◆ What you need to do ◆
Recast the text read from the rows as a JSON list of strings, one string per line, with blank lines omitted. Leave the pictures out of the answer.

◆ Records provided ◆
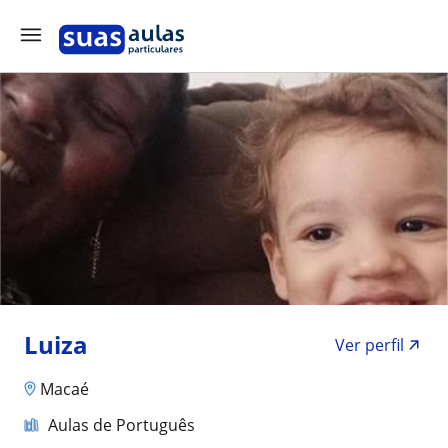
Luiza
Ver perfil
Macaé
Aulas de Português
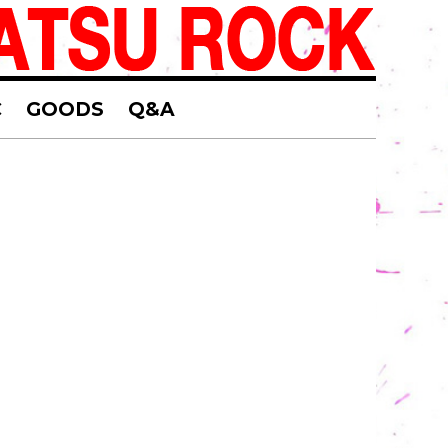
C
GOODS
Q&A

◆ Exercise result ◆
[
  "Luiza",
  "Ver perfil",
  "Macaé",
  "Aulas de Português",
  "C",
  "GOODS",
  "Q&A"
]